Durham expanded Trump probe to include criminal investigation of financial deals: Report

After four years of wondering what special counsel John Durham has been doing, only to learn that there was no wrongdoing in the Trump-Russia investigation, The New York Times has published a report claiming Italian officials tipped Durham off in 2019 to alleged financial crimes committed by Donald Trump and sparked a separate investigation.

According to The Times, which interviewed “more than a dozen current and former officials,” Durham “spent his first months looking for any evidence that the origin of the Russia investigation involved an intelligence operation targeting the Trump campaign.”

After finding nothing in the CIA’s files to support the allegation that “the origin of the Russia investigation involved an intelligence operation targeting the Trump campaign,” Durham and then-Attorney General Bill Barr “traveled abroad together to press British and Italian officials to reveal everything their agencies had gleaned about the Trump campaign and relayed to the United States, but both allied governments denied they had done any such thing.”

It was on one of those trips abroad, according to anonymous “people familiar with the matter,” that “Italian officials — while denying any role in setting off the Russia investigation — unexpectedly offered a potentially explosive tip linking Mr. Trump to certain suspected financial crimes.”

Reports The Times:

Mr. Barr and Mr. Durham decided that the tip was too serious and credible to ignore. But rather than assign it to another prosecutor, Mr. Barr had Mr. Durham investigate the matter himself — giving him criminal prosecution powers for the first time — even though the possible wrongdoing by Mr. Trump did not fall squarely within Mr. Durham’s assignment to scrutinize the origins of the Russia inquiry, the people said.

 

Now, The Times and the media outlets that have picked its story up are calling this a “bombshell report.

And, indeed, The Times is using such words as “explosive” and “serious and credible” to frame the Italian tip. The outlet is painting a cloak-and-dagger picture of Barr and Durham meeting over glasses of scotch and going rogue with an investigation they were potentially keeping from the White House.

But strip away the leading adjectives and the anecdotal observations, and you’ll find that the story is far less interesting than The Times would have readers think.

Even with all their anonymous sources, no one seems to know what the Italians told Barr and Durham, other than it was super serious and totally credible.

Acting appropriately, Barr and Durham followed up on the tip and it apparently went nowhere.

But The Times thinks this “secret” investigation is “extraordinary.”

The Times writes:

Mr. Durham never filed charges, and it remains unclear what level of an investigation it was, what steps he took, what he learned and whether anyone at the White House ever found out. The extraordinary fact that Mr. Durham opened a criminal investigation that included scrutinizing Mr. Trump has remained secret.

 

But was it really “extraordinary”?

Anyone who has ever seen an episode of “Law & Order” knows that authorities don’t comment on ongoing investigations because they often include dead-end tips that can cloud the path to the truth.

In its attempt to turn what appears to be a nothingburger into Kobe beef, The Times notes that a “garbled” account of the investigation made it into the hands of a press that was getting rich off hating Trump:

But in October 2019, a garbled echo became public. The Times reported that Mr. Durham’s administrative review of the Russia inquiry had evolved to include a criminal investigation, while saying it was not clear what the suspected crime was. Citing their own sources, many other news outlets confirmed the development.

The news reports, however, were all framed around the erroneous assumption that the criminal investigation must mean Mr.

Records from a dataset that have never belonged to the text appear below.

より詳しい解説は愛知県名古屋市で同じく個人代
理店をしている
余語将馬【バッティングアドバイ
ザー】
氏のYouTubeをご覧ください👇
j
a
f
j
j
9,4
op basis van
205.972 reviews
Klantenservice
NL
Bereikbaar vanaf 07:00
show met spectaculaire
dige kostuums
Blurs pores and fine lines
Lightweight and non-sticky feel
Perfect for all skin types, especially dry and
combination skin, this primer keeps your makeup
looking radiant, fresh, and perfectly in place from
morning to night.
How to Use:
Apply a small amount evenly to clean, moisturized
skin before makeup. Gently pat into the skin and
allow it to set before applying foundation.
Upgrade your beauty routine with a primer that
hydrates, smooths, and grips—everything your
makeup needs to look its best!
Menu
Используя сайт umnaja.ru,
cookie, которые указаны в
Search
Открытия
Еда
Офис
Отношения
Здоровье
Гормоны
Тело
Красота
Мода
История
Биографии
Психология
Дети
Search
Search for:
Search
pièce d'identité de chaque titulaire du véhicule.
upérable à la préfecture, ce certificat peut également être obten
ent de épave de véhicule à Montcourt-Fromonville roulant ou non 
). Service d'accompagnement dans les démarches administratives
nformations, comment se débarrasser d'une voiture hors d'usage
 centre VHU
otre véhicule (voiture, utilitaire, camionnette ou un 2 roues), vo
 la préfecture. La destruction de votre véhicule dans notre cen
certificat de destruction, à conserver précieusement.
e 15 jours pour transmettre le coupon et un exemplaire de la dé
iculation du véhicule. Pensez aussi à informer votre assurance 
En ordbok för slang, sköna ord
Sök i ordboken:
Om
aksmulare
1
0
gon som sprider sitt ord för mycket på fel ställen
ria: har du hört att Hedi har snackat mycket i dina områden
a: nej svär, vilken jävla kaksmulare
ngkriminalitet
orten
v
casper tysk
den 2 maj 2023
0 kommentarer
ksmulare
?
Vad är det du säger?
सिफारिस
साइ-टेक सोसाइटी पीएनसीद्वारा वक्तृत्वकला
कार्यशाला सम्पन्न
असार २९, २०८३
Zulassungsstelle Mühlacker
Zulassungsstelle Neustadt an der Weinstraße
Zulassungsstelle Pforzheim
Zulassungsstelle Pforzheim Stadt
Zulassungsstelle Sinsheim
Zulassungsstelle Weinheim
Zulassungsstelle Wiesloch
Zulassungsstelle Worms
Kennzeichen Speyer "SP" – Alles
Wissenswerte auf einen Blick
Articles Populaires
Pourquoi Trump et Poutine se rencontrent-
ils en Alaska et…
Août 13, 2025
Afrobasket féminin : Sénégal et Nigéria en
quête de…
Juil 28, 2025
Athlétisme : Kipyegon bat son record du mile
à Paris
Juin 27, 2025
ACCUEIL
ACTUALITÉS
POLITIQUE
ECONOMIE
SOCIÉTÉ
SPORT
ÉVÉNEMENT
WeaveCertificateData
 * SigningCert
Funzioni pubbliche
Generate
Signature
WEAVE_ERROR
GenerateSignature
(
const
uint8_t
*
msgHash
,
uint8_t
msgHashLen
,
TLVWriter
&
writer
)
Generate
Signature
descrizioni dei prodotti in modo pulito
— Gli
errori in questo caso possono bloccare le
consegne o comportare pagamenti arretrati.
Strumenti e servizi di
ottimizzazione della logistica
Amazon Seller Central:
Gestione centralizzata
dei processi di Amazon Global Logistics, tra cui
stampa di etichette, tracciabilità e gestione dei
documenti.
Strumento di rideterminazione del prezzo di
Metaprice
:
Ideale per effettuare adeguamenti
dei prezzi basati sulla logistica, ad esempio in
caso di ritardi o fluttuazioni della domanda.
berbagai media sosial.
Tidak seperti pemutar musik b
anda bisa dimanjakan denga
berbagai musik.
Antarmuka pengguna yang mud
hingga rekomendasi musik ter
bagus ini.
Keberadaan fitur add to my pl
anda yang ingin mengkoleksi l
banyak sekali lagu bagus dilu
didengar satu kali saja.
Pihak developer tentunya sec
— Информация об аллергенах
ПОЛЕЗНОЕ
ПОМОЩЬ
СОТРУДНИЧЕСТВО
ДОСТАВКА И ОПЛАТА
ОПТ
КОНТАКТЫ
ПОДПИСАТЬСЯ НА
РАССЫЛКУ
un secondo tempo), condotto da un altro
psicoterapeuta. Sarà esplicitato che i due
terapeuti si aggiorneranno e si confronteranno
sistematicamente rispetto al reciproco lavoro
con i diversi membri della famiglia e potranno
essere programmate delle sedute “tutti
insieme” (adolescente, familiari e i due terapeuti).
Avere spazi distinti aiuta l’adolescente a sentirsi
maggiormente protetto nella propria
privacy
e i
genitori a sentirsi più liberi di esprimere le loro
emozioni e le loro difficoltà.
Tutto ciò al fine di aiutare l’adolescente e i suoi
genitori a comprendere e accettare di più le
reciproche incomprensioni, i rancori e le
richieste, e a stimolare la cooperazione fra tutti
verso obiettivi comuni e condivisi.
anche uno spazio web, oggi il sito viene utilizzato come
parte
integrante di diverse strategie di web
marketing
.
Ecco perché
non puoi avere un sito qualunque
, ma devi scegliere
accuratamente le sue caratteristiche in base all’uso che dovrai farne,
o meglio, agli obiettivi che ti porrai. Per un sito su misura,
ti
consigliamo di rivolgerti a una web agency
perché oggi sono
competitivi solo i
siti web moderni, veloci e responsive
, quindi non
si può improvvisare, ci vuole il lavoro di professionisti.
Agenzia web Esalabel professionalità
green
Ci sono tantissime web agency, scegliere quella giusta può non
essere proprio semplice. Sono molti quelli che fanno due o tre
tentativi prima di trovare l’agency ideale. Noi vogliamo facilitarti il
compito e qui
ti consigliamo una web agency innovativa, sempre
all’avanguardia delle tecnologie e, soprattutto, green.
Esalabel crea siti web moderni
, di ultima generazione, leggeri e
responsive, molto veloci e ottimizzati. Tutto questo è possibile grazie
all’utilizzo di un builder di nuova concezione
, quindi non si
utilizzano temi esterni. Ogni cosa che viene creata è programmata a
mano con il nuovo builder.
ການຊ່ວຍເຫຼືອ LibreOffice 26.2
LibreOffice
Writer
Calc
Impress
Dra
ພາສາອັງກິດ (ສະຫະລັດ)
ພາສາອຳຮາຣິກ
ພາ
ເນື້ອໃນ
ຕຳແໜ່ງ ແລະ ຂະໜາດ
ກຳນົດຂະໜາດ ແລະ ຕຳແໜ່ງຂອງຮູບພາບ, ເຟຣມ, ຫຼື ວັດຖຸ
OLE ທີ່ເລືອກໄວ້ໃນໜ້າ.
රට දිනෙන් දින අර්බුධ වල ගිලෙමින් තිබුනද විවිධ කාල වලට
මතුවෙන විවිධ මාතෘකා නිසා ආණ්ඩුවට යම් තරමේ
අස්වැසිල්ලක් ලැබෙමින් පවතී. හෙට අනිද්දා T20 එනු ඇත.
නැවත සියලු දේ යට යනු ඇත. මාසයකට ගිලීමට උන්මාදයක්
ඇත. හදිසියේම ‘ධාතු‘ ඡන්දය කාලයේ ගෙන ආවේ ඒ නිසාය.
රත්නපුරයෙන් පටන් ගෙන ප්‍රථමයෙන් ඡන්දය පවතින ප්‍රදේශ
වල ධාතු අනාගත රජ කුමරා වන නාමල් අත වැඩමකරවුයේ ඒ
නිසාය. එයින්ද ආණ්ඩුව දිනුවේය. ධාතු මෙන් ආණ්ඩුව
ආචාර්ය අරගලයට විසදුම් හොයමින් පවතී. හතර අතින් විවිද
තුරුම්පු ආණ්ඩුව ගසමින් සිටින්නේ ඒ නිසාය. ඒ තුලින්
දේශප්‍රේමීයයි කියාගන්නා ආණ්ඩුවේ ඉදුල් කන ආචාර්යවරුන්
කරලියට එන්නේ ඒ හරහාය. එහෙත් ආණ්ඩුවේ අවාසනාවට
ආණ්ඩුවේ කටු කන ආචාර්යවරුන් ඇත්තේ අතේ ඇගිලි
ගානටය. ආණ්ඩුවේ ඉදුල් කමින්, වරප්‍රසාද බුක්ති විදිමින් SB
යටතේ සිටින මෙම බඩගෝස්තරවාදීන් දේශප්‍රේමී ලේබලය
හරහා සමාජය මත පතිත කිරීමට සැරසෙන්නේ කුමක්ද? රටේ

Durham had found evidence of potential crimes by officials involved in the Russia inquiry. Mr. Barr, who weighed in publicly about the Durham inquiry at regular intervals in ways that advanced a pro-Trump narrative, chose in this instance not to clarify what was really happening.

 

It’s interesting to note that, while The Times implies the handling of the Italian tip involved something nefarious and secretive, it attempted to discredit Durham for his pursuit of other potential leads, including those connected to George Soros:

Mr. Durham used Russian intelligence memos — suspected by other U.S. officials of containing disinformation — to gain access to emails of an aide to George Soros, the financier and philanthropist who is a favorite target of the American right and Russian state media. Mr. Durham used grand jury powers to keep pursuing the emails even after a judge twice rejected his request for access to them. The emails yielded no evidence that Mr. Durham has cited in any case he pursued.

 

So, to recap, Durham’s silence while following up on a lead that pointed to potential criminal activity by Trump is “explosive,” but his actions surrounding a lead that pointed to Soros is him on a witch hunt for “a favorite target of the American right” and, of course, Russia.

Both leads apparently went nowhere.

Much like The Times’ “bombshell” report.